All 120 legislative seats and the governorship are up for election Nov. 5.
Sweeney, general organizer of the International Association of Ironworkers, and others also spoke of the need to fend off any movement to enact legislation, known as "right-to-work" laws, that would ban requirements that workers pay union fees as a condition of employment, among other things.
Michigan, a former bastion of organized labor, became the latest state to pass such legislation in December, stoking fears of a larger crackdown on union clout. Such laws exist in 24 states.
"We've heard about 'right to work.' It happens over there, doesn't happen here," Sweeney said. "Never happened in New Jersey. You want to bet? Do you want to bet? Elections have consequences. We've got to get real partisan and real political."
Beyond state politics, Sweeney talked about the high stakes in the special U.S. Senate election Oct. 16 featuring Democratic Newark Mayor Cory Booker and Republican Steve Lonegan.
Calling Lonegan a "scary, scary guy," Sweeney said, "We have enough tea party people in this country right now that are destroying this economy and destroying the middle class."
Electing Booker would help strengthen New Jersey's middle class, Sweeney said. Booker said lawmakers in Washington are "scheming to roll back workers' rights."
Lonegan strategist Rick Shaftan noted that Democrats control the White House and Senate. "So what's [Sweeney] talking about? Is he talking about his president?
"Any time Steve Sweeney attacks Steve Lonegan, [Lonegan] takes that as a personal compliment."

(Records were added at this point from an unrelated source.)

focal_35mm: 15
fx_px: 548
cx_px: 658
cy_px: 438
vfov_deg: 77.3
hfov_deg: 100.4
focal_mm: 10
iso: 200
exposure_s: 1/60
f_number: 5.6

Democrats also spoke with urgency about raising the minimum wage. A question to raise the minimum wage by a dollar an hour from $7.25 to $8.25 and index it to inflation will be on the ballot in November's elections.

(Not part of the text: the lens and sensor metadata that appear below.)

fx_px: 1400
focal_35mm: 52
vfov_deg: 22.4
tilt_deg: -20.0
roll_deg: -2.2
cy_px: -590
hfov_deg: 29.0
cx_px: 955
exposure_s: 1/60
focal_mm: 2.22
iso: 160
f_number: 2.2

An April Rutgers-Eagleton poll showed broad support for the measure, with 76 percent of New Jersey's registered voters in favor of it and 20 percent against it.
"We dignify our workers with an increase in the minimum wage and tying it to cost of living," Buono said. "That means if you're a man or a woman in New Jersey, if you get sick, or your child gets sick, you shouldn't have to worry about taking a day off and not getting paid for it."
Labor leaders on Friday also awarded 25 scholarships of $1,000 each to students in union families who are attending local colleges.
State Sen. Donald Norcross (D., Camden) received the 2013 George E. Norcross Jr. Humanitarian Award for community service, named after his late father. Norcross is an assistant business manager at IBEW Local 351 and former president of the Southern New Jersey AFL-CIO.